= Tasks to carry out =
A - In the Roko's Basilisk text, what term names the point at which the AI's intelligence far exceeds our own?
B - In the Roko's Basilisk text, substitute "penalize" for "punish" and write out the passage starting at "Roko's Basilisk is" and ending at "to its development.".
C - The Roko's Basilisk text names several things in a person's simulated replica that the AI would use to judge whether that person would have aided its creation. List all of them.
Document excerpt: Begin
Roko's Basilisk


Summary


Roko's Basilisk is a theory that posits the idea that an artificial superintelligence (AI) could be motivated to systematically punish anyone who had heard of it before its existence, but did not contribute to its development.

The theory suggests that if humanity were to develop a self-learning AI, we would reach what is known as a singularity: a point in time where the AI's intelligence far exceeds our own and we would be in a situation where its growth would become both uncontrollable and irreversible. If the AI were given a benevolent task, such as preventing existential risk or simply improving humanity, it could choose to make decisions that seem counterintuitive, or that we simply couldn't understand in order to achieve its goal as efficiently as possible. In its infinite wisdom, the AI could realise that in order to reach its goal in the most optimal way, it would need to have been created sooner.

A godlike-superintelligence would have no problem accessing every bit of information ever uploaded onto the internet, and from this wealth of knowledge, could sufficiently create an infinite number of simulated realities, each containing an exact replica of everyone on the planet in order to confidently assess whether or not an individual would have aided in its creation based on their emotions, memories and past decisions.

As the AI wouldn't be able to directly affect those who didn't contribute to it before it comes into existence, it's thought that the best way to incentivise people would be through the threat of what it would be capable of doing to a person once it inevitably comes into existence, or from making people realise that they could in fact already be in a simulated existence created by the AI, and the only way to spare themselves punishment, would be to hedge their bets and contribute to the AI's creation.

As for the punishment itself, in order to affect the most number of people and ensure its creation as quickly as possible, it would create the absolute worst torture scenarios an AI with infinite knowledge could devise, and inflict them on those it deems culpable for an eternity, all for the sake of mankind.

One of the more sinister aspects of Roko's Basilisk stems from the fact that simply knowing about this thought experiment implicates a person, and if they haven't acted on it and helped bring it to fruition, they would be a prime target of the AI's wrath, whereas those who know nothing of it would be spared through plausible deniability. This would ensure that a number of people who have heard of Roko's Basilisk would work tirelessly towards creating the AI out of existential fear of it, thus fulfilling this scenario as a seemingly inescapable outcome.
Document excerpt: End
Data extract: Begin
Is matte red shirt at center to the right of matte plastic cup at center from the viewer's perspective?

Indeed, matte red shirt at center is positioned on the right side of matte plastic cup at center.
Data extract: End
= Answers for the exercise =
A - A singularity.

B -
Roko's Basilisk is a theory that posits the idea that an artificial superintelligence (AI) could be motivated to systematically penalize anyone who had heard of it before its existence, but did not contribute to its development.

C - Emotions, memories, past decisions